Perplexingly Mr. Barrow, on April 16th 2018 announced the start of the re-registration exercise and about two weeks thereafter [April 30th 2018] he announced that the referendum would be held on April 10th 2019. This is incredible because the period between the start of the re-registration exercise and the referendum would be only about nine months. If eight months was too short a time to conduct the re-registration before a municipal election how comes nine months is not too short a time to do so before the most important vote in our history?

Mr. Barrow’s strategy to secure a YES has been a multi-stranded one. Early on, he cleverly announced that the referendum should not take on political overtones and that his people will be “allowed” to vote their conscience, including members of his Cabinet. But Mr. Barrow is known for speaking through both sides of his mouth and that is why to this day not a single UDP Area Representative or any senior member of the UDP for that matter has had the courage to say NO to the ICJ. Mr. Barrow may have agreed to “allow” them to vote their conscience but that was no authority for them to publicly go against him. Those in the UDP’s upper echelon remember Marcel Cardona; they remember Zenaida Moya and they remember the butchering of Melvin Hulse! You don’t get to go contrary to Mr. Barrow and live to tell the tale.

Back to the Writ of Referendum.

Had the Barrow administration been paying attention they would have known that as far back as April of 2009, Eamon the Maestro pointed out at the 19th Signa Yorke Memorial Lecture Series that to “give legal certainty to the process, both the Referendum Act and the Constitution require amendment before the Referendum is held. The first amendment would be to section 2(1) (d) of the Referendum Act. The purpose of the amendment would be two-fold. First, it would make clear that this section applies not only in the case of a “proposed settlement with the Republic of Guatemala” as a result of negotiations, but also in the case of a submission to a judicial or arbitral body for final determination.”

How ironic then that it is Eamon, a decade later, who would demolish Mr. Barrow before the Supreme Court using the very same points he made before a group of young Belizeans. How is it that Mr Barrow did not know that he could not have brought us to a referendum in this matter? How could he have left such a gaping hole for the PUP to march through? Clearly deflated and in some political pain Mr Barrow described the PUP as “nakedly opportunistic.” But the PUP is a political party: surprise, surprise!

One of Mr. Barrow’s Achilles heels is that he does not tolerate dissent. This character flaw has led him to surround himself with yes men and women. However this strategy [along with the stench of Said Musa’s 1998-2008 government] worked well for him so much so that he has been able to win three consecutive general elections. But when it mattered most, an attempt to secure his enduring legacy, it failed him big time.

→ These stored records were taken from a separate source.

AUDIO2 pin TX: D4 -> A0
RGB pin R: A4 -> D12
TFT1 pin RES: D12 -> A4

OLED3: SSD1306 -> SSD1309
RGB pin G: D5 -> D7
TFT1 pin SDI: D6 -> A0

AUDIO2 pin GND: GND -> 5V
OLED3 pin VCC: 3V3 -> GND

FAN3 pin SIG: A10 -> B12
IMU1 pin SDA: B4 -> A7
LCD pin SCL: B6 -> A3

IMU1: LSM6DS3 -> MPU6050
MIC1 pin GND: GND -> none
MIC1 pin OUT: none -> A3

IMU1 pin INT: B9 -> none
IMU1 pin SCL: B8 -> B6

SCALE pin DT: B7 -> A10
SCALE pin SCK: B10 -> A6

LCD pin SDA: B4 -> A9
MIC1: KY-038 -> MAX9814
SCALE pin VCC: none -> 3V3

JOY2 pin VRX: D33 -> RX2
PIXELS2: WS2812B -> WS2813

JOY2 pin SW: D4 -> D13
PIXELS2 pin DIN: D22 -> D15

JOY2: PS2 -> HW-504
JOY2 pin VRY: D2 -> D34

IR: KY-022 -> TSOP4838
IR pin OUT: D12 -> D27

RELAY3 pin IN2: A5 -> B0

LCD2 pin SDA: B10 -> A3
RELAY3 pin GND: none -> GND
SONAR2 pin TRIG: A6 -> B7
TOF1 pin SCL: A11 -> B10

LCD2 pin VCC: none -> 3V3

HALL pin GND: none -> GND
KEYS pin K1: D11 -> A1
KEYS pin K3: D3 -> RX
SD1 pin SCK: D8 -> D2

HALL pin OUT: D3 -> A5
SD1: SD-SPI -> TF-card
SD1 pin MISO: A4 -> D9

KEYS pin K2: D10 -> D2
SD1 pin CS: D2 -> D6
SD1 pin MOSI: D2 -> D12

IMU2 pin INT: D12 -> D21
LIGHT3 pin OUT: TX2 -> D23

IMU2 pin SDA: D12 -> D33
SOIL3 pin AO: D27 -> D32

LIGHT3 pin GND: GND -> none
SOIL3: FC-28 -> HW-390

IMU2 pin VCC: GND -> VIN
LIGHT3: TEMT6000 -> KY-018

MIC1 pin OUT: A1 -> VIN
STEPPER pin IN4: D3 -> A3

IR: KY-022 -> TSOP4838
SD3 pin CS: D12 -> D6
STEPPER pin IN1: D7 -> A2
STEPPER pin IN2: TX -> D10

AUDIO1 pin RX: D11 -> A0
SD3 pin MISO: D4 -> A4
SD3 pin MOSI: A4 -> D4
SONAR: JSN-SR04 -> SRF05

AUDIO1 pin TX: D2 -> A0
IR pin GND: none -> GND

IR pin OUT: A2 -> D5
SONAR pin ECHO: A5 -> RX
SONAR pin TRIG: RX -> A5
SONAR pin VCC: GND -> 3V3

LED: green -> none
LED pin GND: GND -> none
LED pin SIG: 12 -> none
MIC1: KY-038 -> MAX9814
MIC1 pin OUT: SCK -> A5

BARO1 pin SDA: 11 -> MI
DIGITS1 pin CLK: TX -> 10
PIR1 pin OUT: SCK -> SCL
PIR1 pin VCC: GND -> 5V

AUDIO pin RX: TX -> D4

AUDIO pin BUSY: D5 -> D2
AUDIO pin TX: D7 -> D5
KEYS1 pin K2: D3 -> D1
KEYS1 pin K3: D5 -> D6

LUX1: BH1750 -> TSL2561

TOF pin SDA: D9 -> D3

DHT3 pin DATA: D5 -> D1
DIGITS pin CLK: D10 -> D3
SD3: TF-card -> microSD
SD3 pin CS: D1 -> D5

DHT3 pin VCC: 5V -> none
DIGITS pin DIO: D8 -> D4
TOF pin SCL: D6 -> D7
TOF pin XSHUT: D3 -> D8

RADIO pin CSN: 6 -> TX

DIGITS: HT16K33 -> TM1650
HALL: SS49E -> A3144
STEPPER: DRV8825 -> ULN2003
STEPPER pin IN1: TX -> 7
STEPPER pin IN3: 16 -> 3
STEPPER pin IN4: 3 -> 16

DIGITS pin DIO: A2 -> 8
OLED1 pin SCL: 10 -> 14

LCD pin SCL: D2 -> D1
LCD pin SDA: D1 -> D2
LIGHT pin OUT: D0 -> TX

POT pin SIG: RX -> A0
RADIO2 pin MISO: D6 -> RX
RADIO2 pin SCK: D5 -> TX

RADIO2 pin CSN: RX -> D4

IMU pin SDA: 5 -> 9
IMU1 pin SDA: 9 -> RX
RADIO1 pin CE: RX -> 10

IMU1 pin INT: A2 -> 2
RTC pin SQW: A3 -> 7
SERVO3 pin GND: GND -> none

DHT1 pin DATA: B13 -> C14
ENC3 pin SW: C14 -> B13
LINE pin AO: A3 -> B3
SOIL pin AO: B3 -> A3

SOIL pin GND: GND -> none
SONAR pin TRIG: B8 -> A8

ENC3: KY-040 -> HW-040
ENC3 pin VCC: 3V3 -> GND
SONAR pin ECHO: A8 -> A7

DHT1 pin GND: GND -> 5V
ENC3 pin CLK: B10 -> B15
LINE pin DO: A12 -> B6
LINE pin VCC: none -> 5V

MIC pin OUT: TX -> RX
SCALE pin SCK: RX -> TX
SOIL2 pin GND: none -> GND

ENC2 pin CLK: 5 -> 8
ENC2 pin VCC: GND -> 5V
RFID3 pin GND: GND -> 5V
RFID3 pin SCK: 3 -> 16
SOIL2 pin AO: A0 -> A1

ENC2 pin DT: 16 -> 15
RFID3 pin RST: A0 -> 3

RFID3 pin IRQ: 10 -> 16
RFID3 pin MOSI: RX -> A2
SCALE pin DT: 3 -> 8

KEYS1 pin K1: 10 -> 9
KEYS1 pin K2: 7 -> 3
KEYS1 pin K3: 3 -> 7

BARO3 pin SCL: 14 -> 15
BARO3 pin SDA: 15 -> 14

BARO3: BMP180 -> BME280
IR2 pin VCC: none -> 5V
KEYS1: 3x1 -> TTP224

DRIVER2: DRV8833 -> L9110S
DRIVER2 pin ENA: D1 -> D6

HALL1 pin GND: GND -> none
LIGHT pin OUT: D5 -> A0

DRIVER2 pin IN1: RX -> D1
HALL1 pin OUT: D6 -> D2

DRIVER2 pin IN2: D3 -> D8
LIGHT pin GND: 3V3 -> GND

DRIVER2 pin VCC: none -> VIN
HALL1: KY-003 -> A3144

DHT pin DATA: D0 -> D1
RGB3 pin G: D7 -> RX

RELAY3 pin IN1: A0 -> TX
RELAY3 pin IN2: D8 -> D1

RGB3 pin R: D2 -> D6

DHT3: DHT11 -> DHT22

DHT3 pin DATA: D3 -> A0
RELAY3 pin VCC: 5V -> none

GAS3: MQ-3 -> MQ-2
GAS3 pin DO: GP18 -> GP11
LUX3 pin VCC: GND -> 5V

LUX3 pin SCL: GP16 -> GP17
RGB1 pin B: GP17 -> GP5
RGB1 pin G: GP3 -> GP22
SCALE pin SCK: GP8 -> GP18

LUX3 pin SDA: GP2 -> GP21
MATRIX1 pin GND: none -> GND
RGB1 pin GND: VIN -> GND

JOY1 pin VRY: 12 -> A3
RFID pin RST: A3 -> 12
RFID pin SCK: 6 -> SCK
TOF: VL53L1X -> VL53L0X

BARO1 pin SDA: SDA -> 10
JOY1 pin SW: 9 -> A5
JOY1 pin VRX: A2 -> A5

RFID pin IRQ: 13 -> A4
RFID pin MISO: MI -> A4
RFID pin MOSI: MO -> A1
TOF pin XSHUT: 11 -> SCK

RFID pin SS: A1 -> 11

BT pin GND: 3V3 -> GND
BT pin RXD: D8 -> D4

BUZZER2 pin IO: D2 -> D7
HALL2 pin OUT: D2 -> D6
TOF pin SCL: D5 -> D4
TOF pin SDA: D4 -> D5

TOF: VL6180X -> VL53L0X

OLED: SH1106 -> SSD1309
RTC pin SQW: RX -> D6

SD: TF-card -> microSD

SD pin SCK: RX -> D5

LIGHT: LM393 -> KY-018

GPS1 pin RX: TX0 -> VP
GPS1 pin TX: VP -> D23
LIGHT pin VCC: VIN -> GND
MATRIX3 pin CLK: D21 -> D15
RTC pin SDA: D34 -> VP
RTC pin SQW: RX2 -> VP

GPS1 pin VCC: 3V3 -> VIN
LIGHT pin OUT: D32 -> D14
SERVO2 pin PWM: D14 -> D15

The central plank of the YES strategy has been to try and convince the Belizean people that we have a strong case and that we will win at the ICJ. But Mr. Barrow’s penchant for yes men and women led him to push through with the referendum despite being challenged legally about the validity of the Writ.

It would have been better for Mr. Barrow to have unilaterally changed the referendum date and cure the defect on his own, than to go to Court and lose. His decision has now fortified in the minds of a great many Belizeans the existence of serious litigation risks; the very litigation risks that they refuse to discuss. The question in the minds of many people now is “if they can’t even get past the Supreme Court, how is it that they expect us to believe that we will win at the ICJ?”!

Since 2008 Mr. Barrow’s greatest nemesis has been Eamon Courtenay. It was Eamon who has demolished him at the CCJ and it was Eamon who demolished him in April of 2019. It seems to me that if this was really about Country above Party it might be wise of Mr. Barrow to listen just a little more to Eamon!